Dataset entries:
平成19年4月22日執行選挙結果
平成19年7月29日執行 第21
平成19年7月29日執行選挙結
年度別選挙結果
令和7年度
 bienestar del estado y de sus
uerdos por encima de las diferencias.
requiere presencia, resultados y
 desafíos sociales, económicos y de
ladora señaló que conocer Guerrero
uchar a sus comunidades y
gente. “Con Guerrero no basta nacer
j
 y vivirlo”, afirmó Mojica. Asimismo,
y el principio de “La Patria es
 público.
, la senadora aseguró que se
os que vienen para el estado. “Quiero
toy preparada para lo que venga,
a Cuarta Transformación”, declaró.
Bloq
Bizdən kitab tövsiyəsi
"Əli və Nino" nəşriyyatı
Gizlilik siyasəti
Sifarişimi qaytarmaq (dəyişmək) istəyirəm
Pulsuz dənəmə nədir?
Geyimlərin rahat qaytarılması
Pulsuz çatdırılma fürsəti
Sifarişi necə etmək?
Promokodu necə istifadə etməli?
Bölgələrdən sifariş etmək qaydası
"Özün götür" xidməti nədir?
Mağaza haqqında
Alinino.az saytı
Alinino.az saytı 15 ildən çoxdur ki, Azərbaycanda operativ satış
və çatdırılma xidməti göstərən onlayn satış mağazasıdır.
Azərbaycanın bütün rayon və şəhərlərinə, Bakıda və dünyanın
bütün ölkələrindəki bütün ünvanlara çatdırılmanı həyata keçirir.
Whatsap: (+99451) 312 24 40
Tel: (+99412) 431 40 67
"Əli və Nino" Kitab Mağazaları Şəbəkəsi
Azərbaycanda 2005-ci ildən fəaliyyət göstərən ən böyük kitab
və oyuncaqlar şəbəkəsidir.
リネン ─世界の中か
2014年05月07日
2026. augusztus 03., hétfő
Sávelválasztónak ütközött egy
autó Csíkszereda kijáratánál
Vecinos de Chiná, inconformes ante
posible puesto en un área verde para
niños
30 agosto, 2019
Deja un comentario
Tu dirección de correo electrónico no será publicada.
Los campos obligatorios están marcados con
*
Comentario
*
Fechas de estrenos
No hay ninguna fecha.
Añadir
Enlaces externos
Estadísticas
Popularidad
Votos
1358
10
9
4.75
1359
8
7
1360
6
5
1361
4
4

> [Aim of the exercise]
Please reproduce the records verbatim from the start through the line with "Vecinos de Chiná, inconformes ante", including that line.

> [Answer space]
平成19年4月22日執行選挙結果
平成19年7月29日執行 第21
平成19年7月29日執行選挙結
年度別選挙結果
令和7年度
 bienestar del estado y de sus
uerdos por encima de las diferencias.
requiere presencia, resultados y
 desafíos sociales, económicos y de
ladora señaló que conocer Guerrero
uchar a sus comunidades y
gente. “Con Guerrero no basta nacer
j
 y vivirlo”, afirmó Mojica. Asimismo,
y el principio de “La Patria es
 público.
, la senadora aseguró que se
os que vienen para el estado. “Quiero
toy preparada para lo que venga,
a Cuarta Transformación”, declaró.
Bloq
Bizdən kitab tövsiyəsi
"Əli və Nino" nəşriyyatı
Gizlilik siyasəti
Sifarişimi qaytarmaq (dəyişmək) istəyirəm
Pulsuz dənəmə nədir?
Geyimlərin rahat qaytarılması
Pulsuz çatdırılma fürsəti
Sifarişi necə etmək?
Promokodu necə istifadə etməli?
Bölgələrdən sifariş etmək qaydası
"Özün götür" xidməti nədir?
Mağaza haqqında
Alinino.az saytı
Alinino.az saytı 15 ildən çoxdur ki, Azərbaycanda operativ satış
və çatdırılma xidməti göstərən onlayn satış mağazasıdır.
Azərbaycanın bütün rayon və şəhərlərinə, Bakıda və dünyanın
bütün ölkələrindəki bütün ünvanlara çatdırılmanı həyata keçirir.
Whatsap: (+99451) 312 24 40
Tel: (+99412) 431 40 67
"Əli və Nino" Kitab Mağazaları Şəbəkəsi
Azərbaycanda 2005-ci ildən fəaliyyət göstərən ən böyük kitab
və oyuncaqlar şəbəkəsidir.
リネン ─世界の中か
2014年05月07日
2026. augusztus 03., hétfő
Sávelválasztónak ütközött egy
autó Csíkszereda kijáratánál
Vecinos de Chiná, inconformes ante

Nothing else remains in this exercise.